Portugal has new laws, more staff, better tech to fight corruption – PM
António Costa considered on Thursday that the National Strategy against Corruption allows Portugal to have more adequate laws to face the growing complexity of economic and financial crime.
The Prime Minister considered on Thursday that the National Strategy against Corruption allows Portugal to have more adequate laws to face the growing complexity of economic and financial crime, but also to have more officers and better technological equipment.
This position was stated by António Costa during a session at the Judiciary Police (PJ), in Lisbon, which marked the International Day against Corruption, after speeches made by the director of the PJ, Luís Neves, the Attorney General, Lucília Gago, and the interior and justice minister, Francisca Van Dunem.

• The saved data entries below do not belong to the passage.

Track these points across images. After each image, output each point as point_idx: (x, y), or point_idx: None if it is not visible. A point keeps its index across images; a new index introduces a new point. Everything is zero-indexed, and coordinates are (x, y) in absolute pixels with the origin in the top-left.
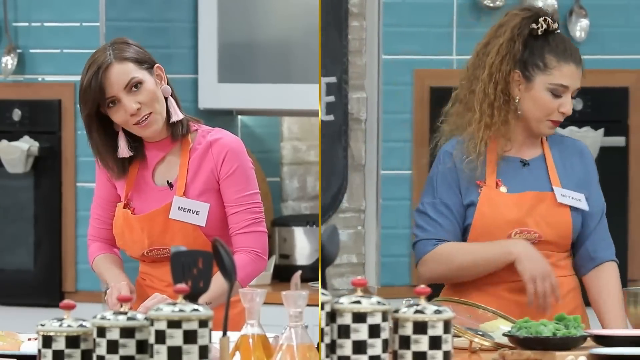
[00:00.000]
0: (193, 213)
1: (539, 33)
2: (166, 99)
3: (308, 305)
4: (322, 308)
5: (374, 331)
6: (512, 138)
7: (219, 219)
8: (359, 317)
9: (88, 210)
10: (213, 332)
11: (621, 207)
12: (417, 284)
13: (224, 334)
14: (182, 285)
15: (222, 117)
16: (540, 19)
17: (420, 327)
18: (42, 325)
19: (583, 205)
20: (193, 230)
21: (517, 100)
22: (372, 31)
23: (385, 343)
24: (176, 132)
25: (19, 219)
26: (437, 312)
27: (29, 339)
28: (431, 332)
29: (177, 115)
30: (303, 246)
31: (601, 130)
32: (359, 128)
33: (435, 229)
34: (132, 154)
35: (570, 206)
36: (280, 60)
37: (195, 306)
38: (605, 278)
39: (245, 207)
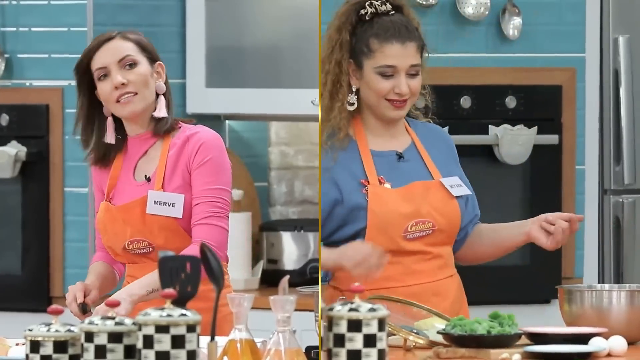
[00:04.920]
0: (169, 206)
1: (367, 18)
2: (158, 95)
3: (296, 310)
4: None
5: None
6: (373, 131)
7: None
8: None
9: (76, 215)
10: (201, 337)
11: (554, 204)
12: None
13: (212, 338)
14: (169, 290)
15: (210, 122)
16: (367, 3)
17: (355, 325)
18: (29, 330)
19: (466, 190)
20: (171, 223)
21: (354, 89)
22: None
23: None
24: (158, 128)
25: (7, 224)
26: (372, 310)
27: (17, 344)
28: (365, 330)
29: (160, 112)
30: (291, 251)
31: (534, 129)
32: None
33: None
34: (119, 137)
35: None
36: (268, 65)
37: (183, 311)
38: (482, 226)
39: (208, 199)
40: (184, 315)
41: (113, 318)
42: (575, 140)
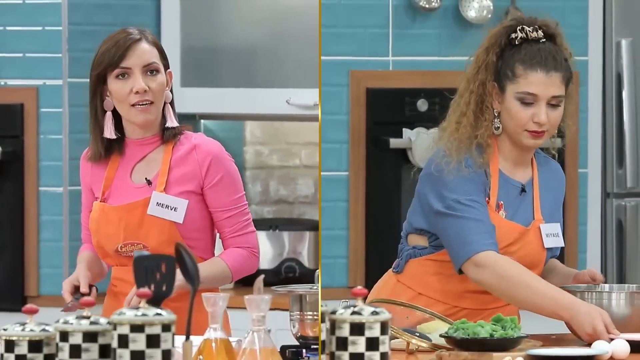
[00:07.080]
0: (171, 209)
1: (516, 42)
2: (165, 103)
3: (271, 309)
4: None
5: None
6: (504, 153)
7: (195, 219)
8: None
9: (50, 215)
10: (176, 336)
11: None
12: (354, 285)
13: (187, 338)
14: (144, 290)
15: (185, 122)
16: (518, 28)
17: (358, 329)
18: (4, 329)
19: (561, 241)
20: (169, 227)
21: (496, 113)
22: None
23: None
24: (168, 135)
25: None
26: (374, 313)
27: None
28: (368, 333)
29: (172, 122)
30: (266, 250)
31: None
32: None
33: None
34: (118, 135)
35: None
36: (243, 65)
37: (158, 310)
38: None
39: (238, 210)
40: (159, 314)
41: (88, 317)
42: (577, 143)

In a speech lasting about 30 minutes, António Costa read out part of a speech he made in 2000, at the inauguration of the new headquarters of the PJ, in Porto, when he was the Minister of Justice of the second executive led by António Guterres. It was a speech in which he maintained that the largest reinforcement of human resources for the PJ was underway.
“Two decades later, I am pleased to hear the current PJ director saying the same thing here regarding the last years”, he said, before advocating that “there are good reasons to trust” that the National Anti-Corruption Strategy, which is currently underway, “will not be simply one more strategy”.

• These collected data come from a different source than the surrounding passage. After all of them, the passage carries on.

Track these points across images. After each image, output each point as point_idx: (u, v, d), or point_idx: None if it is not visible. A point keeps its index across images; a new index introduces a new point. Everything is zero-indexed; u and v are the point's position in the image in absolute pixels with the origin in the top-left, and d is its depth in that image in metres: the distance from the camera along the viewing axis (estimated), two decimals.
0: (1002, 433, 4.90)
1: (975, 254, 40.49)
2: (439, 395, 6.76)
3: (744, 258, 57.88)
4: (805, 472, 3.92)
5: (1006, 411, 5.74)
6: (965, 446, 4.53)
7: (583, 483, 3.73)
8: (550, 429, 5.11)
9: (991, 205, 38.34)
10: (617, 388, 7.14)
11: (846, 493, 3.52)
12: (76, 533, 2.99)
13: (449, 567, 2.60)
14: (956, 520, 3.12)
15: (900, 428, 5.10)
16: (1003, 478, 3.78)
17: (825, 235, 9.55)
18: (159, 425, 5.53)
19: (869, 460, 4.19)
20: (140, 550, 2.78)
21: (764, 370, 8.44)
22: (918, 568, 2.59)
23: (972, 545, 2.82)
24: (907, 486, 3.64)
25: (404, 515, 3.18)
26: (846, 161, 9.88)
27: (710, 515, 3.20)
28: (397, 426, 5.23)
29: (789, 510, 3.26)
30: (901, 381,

“Beyond the set of legal instruments in which it has already been translated, this strategy will continue to be embodied in other legal instruments, especially in human and technological capacity”, he promised, already after alluding to the fact that about 100 trainees of the PJ are ready to enter into service on 4 February.
“On 10 January, another 100 PJ candidates will start training. And later this year a new competition will be opened for another 70 vacancies for inspectors, who will enter training at the beginning of 2023,” he pointed out.

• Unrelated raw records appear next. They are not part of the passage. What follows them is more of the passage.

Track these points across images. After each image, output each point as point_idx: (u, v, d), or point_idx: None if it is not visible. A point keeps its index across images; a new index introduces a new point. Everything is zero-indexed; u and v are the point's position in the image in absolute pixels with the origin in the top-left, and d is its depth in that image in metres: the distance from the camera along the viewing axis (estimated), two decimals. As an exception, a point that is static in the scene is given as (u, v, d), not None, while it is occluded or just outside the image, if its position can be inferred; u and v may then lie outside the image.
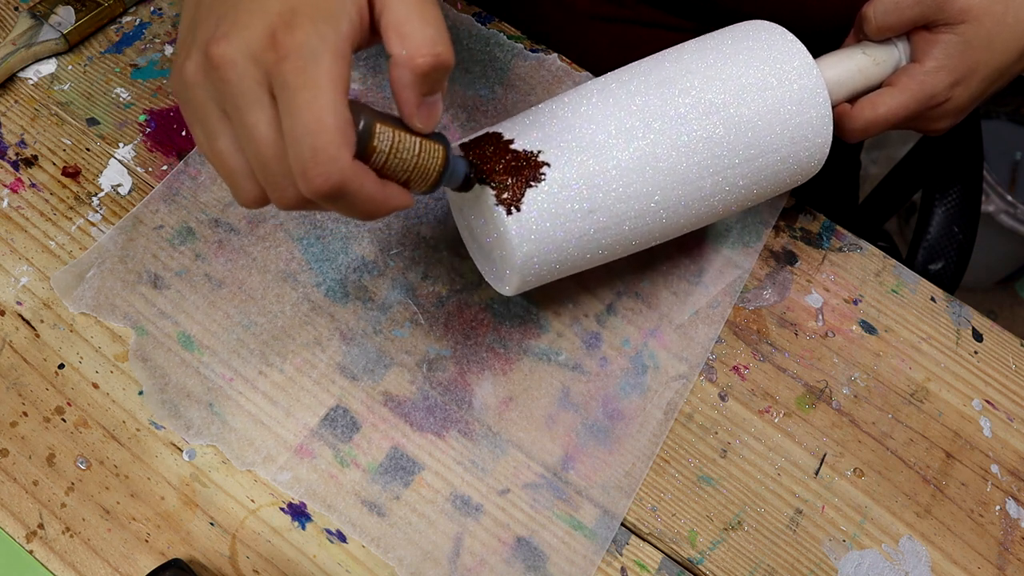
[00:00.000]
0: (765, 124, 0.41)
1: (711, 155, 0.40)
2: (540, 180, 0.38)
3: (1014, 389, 0.50)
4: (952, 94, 0.46)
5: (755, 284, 0.51)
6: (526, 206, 0.38)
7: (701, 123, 0.40)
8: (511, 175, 0.38)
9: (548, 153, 0.39)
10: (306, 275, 0.48)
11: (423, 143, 0.34)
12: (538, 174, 0.39)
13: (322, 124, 0.29)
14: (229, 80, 0.30)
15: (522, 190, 0.38)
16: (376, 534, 0.42)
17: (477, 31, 0.57)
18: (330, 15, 0.30)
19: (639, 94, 0.41)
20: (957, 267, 0.65)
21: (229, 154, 0.32)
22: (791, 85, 0.41)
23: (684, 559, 0.44)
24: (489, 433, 0.45)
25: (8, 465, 0.42)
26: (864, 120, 0.46)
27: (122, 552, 0.41)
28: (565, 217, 0.39)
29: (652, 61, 0.43)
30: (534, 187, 0.38)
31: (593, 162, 0.39)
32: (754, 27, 0.43)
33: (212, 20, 0.31)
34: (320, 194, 0.30)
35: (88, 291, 0.46)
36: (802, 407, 0.48)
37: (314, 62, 0.29)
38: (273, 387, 0.45)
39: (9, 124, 0.50)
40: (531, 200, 0.38)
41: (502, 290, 0.43)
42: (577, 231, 0.39)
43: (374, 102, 0.53)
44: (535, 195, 0.38)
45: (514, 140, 0.39)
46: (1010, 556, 0.46)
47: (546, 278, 0.42)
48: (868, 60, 0.46)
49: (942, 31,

Along with the recruitment of inspectors, a process is underway to provide the PJ “with other skills and other professionals to fight against economic and financial crime”.
“The recruitment of forensic specialists who will soon be taking up their duties and the tender that will be opened later this year are facts that represent an essential reinforcement so that the PJ can have the human resources it needs to fully carry out its duties,” he said.
Next, the Prime Minister referred to the objectives of technological modernisation at the level of the PJ.
“Technologies are today a weapon of crime, but they are also the weapon to fight crime. It is essential to invest in these resources, which is why, under the Recovery and Resilience Programme there are €21 million dedicated specifically to invest in the communication and information technologies of the PJ, along with investment in the criminal investigation laboratory,” he specified.